Today is the day, in 1974, that Richard Nixon resigned the presidency after the Watergate scandal. It is a reminder that powerful and corrupt leaders can be forced from power without violence—as long as there is sufficient political and moral resistance.
Today also marks the atomic bombing of Nagasaki.
Today is the birthday, in 1867, of Evelina Haverfield, a Scottish suffragist who also worked as a nurse in Serbia and founded an orphanage there. Along with Emmeline Pankhurst, she was arrested multiple times for protesting.
Today marks the death, in 1980, of Ruby Hurley, civil rights leader and organizer in the NAACP. She was once referred to as “The Most Militant Negro Woman In The South.”
Today also marks the death of Edith Stein in 1942 at Auschwitz. She was German philosopher from a Jewish family who converted to Roman Catholicism late in life and became a Carmelite nun. She wrote her doctoral dissertation on empathy, and it was her reading of Teresa of Avila that brought her to her Christian conversion.
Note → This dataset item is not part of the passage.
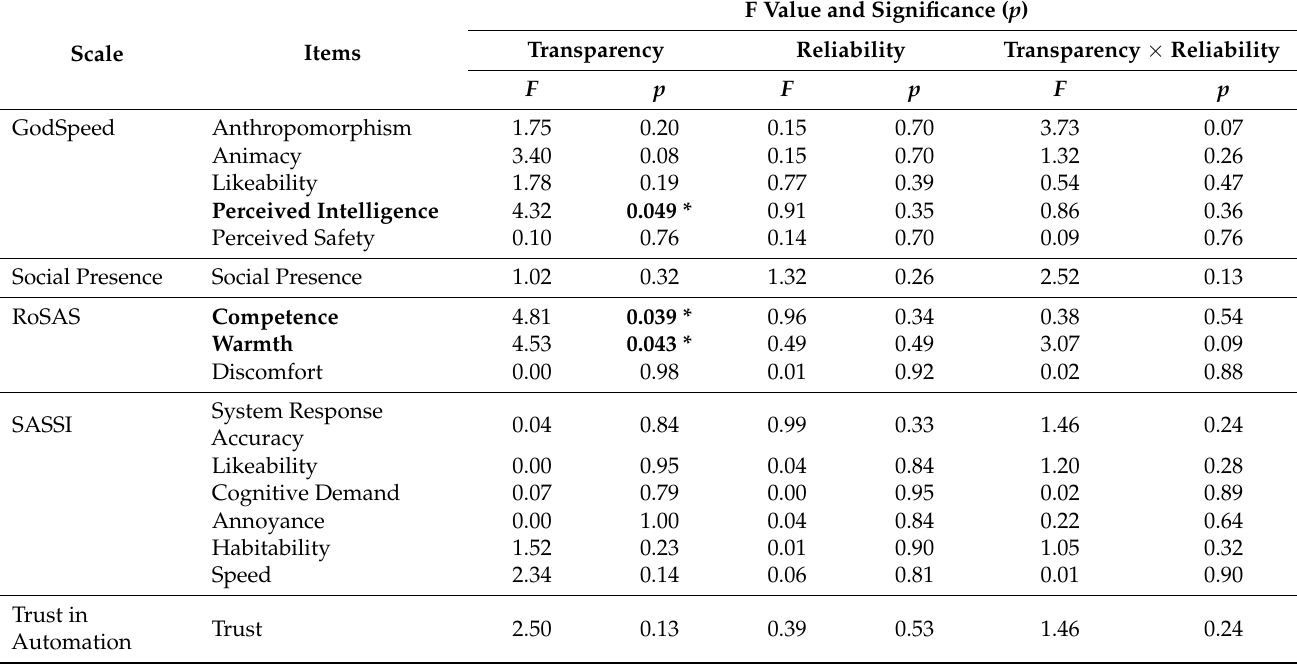
Table 5. Subjective evaluation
Her chosen monastic name was Teresa Benedicta. She was killed both for her Jewish identity and her moral condemnation of Nazism, because she signed a statement by Church officials against the Nazi party.
Reflection:
Evelina Haverfield was a badass. At one point she was charged with punching a police officer at a protest. She reportedly said:
“It was not hard enough. Next time I will bring a revolver.”
She also was a champion of women’s bicycle use, which was scandalous in the day but also a marker of women’s liberation. She named her bicycle “Pegasus.” She was likely bisexual, and though she was married twice she also partnered with Vera Holme in the second half of her life.
In a speech she gave in 1958. Ruby Hurley said that fighting white supremacy was both about liberation and
“…helping white people to free their consciousnesses of guilt, and to live democratically like Christians should in a democratic America.”
Edith Stein wrote many things. Here are some gems:
"The world doesn't need what women have, it needs what women are."
“The concept which assumes that everything in the Church is irrevocably set for all times appears to me to be a false one. It would be naive to disregard that the Church has a history; the Church is a human institution and like all things human, was destined to change and evolve; likewise, its development takes place often in the form of struggles.”
The above quote is in line with what I wrote a couple of days ago in my reflection on August 7.
Prayer: Author of History, keep our eyes fixed on the horizon of your kingdom, in which all people are free because they are exactly who you made them to be. Amen.